• **Exercise prompt**
Extract each line holding the word "scene" from the entries.

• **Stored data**
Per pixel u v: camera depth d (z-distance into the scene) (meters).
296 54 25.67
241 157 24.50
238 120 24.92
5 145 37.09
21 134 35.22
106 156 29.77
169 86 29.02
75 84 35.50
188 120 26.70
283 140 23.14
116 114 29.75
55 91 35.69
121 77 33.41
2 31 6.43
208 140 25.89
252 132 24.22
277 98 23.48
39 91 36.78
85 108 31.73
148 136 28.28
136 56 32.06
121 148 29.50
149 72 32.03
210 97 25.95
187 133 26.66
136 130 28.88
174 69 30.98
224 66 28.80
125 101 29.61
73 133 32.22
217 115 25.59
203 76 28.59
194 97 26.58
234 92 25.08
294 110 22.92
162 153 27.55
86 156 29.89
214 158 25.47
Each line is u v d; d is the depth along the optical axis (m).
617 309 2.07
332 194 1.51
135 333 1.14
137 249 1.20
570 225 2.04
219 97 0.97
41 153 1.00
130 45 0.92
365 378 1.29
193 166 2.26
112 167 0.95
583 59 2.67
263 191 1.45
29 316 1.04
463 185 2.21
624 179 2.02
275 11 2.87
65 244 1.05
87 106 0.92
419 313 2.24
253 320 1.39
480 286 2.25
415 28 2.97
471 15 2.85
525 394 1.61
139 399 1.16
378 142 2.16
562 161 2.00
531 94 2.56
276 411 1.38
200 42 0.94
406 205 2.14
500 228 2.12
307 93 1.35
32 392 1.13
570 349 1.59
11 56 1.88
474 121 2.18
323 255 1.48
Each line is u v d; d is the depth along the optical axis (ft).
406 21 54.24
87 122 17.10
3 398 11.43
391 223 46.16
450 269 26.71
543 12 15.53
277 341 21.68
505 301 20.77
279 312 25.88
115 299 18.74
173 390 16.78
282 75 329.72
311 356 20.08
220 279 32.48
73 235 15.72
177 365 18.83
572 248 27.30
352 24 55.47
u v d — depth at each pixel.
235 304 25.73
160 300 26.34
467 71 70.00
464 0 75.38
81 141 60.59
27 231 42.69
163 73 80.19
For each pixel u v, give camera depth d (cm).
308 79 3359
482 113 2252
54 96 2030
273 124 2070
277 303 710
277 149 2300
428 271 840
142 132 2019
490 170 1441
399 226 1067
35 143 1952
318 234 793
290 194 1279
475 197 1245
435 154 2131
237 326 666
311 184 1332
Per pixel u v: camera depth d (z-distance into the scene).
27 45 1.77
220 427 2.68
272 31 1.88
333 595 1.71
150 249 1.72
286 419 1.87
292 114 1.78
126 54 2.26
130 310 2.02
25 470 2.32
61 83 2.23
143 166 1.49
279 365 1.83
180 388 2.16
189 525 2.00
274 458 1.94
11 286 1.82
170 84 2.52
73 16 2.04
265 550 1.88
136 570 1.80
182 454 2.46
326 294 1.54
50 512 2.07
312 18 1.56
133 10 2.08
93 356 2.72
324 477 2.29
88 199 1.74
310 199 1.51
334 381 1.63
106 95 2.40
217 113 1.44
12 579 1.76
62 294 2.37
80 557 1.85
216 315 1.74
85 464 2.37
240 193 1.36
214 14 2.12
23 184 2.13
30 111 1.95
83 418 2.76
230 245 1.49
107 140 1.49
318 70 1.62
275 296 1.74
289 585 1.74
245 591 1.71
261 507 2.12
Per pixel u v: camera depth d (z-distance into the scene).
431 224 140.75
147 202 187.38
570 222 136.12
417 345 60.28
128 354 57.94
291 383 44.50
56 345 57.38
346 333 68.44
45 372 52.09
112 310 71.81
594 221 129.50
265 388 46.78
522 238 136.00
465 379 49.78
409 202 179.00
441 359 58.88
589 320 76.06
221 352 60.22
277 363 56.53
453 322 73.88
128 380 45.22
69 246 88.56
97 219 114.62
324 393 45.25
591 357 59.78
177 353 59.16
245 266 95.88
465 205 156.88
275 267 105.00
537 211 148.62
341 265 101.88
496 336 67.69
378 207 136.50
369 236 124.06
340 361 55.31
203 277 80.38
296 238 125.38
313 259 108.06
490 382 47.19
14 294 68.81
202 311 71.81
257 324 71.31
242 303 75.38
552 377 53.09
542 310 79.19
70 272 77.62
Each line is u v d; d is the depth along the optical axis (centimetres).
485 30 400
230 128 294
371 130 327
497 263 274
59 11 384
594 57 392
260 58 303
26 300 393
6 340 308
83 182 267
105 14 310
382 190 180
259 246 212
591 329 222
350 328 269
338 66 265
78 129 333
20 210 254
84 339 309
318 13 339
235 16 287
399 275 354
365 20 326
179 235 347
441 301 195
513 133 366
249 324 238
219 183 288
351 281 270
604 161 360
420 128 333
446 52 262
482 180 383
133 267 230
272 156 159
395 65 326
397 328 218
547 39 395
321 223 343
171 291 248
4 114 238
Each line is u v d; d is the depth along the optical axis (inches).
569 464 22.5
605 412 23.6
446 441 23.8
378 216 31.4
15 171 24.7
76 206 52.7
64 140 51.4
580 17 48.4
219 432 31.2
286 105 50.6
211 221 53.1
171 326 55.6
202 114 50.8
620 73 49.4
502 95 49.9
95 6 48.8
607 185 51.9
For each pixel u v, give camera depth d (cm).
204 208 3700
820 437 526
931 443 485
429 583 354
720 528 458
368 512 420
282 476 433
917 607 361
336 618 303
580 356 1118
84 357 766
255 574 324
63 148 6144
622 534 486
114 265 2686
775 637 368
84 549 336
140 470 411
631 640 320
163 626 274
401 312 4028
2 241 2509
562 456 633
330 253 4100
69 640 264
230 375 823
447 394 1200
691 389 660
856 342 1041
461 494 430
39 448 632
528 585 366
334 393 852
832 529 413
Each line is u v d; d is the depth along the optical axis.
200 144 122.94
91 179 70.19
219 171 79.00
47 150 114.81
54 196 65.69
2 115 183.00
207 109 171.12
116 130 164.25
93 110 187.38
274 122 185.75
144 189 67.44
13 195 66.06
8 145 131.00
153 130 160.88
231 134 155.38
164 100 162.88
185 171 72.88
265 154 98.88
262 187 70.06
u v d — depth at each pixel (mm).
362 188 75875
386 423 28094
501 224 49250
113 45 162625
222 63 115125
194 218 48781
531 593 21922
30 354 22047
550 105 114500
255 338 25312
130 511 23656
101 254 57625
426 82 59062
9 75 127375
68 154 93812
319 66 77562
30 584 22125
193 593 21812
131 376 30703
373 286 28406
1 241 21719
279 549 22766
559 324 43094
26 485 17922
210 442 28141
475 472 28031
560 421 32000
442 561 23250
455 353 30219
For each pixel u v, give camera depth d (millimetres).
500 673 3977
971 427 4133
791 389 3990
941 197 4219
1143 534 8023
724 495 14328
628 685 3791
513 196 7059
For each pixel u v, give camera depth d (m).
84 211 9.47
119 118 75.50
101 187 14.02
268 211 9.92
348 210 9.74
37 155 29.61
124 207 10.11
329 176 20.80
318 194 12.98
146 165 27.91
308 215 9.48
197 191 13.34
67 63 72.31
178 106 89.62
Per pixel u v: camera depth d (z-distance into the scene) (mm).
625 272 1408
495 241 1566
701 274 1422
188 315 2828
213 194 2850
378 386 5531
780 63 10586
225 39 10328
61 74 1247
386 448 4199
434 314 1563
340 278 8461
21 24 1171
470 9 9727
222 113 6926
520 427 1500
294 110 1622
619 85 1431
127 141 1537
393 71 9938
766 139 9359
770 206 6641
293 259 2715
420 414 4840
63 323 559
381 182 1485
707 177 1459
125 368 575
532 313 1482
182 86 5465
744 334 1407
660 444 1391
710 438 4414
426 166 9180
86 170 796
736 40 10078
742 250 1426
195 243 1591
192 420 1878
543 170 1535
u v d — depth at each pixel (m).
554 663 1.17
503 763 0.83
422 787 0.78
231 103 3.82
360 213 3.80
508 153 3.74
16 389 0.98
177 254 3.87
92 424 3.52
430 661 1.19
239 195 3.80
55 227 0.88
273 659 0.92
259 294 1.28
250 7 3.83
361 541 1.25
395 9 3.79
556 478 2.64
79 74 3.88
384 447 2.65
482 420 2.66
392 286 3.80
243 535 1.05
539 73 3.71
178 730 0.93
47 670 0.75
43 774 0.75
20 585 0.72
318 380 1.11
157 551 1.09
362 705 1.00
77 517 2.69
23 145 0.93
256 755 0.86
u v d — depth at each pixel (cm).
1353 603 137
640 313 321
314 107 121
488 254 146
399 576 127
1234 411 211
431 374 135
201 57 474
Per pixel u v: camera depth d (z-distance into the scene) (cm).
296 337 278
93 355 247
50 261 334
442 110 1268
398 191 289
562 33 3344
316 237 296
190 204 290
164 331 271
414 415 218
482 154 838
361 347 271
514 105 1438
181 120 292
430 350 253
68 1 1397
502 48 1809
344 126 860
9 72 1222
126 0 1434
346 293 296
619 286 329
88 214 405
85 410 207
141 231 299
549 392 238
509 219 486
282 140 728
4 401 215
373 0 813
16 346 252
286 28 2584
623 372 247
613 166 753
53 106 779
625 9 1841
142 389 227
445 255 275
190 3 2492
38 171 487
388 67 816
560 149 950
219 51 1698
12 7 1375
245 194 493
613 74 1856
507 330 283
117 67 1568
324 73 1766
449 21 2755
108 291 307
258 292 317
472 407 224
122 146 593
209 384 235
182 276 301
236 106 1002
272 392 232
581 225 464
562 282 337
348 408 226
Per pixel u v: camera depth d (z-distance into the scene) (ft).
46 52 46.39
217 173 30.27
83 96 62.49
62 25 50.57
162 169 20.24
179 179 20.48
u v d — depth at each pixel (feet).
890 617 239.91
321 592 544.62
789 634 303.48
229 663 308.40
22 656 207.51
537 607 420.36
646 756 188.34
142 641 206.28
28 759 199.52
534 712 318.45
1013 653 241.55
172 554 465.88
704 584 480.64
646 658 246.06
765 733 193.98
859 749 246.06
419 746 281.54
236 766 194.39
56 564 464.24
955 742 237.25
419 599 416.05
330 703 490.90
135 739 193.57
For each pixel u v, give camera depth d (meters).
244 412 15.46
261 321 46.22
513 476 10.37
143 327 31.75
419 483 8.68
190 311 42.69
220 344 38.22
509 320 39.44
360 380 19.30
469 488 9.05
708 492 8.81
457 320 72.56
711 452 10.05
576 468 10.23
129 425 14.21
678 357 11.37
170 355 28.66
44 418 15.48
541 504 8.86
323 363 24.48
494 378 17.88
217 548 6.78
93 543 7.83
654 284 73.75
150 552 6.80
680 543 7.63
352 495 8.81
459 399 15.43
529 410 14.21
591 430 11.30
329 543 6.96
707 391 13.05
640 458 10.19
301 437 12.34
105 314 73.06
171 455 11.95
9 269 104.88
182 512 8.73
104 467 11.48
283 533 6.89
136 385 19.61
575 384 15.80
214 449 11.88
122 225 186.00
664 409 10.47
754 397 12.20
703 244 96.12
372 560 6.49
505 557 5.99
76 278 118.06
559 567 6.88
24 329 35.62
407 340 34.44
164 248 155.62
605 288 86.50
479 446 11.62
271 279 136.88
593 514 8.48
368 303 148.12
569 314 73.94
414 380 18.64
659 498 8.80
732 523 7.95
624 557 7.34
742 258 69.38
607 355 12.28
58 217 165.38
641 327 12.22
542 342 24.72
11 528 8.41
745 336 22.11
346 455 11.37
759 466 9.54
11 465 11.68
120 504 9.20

• **Solution**
Per pixel u v: camera depth d (z-distance into the scene) (meters).
Per pixel u v: camera depth d (z-distance into the scene).
Per pixel u v: camera depth d (z-distance into the scene).
Per pixel u v: camera depth d (z-distance into the scene) (mm).
Per pixel u v: camera depth d (z-distance into the scene) (cm).
Per pixel u v: camera depth d (z-distance into the scene) (ft).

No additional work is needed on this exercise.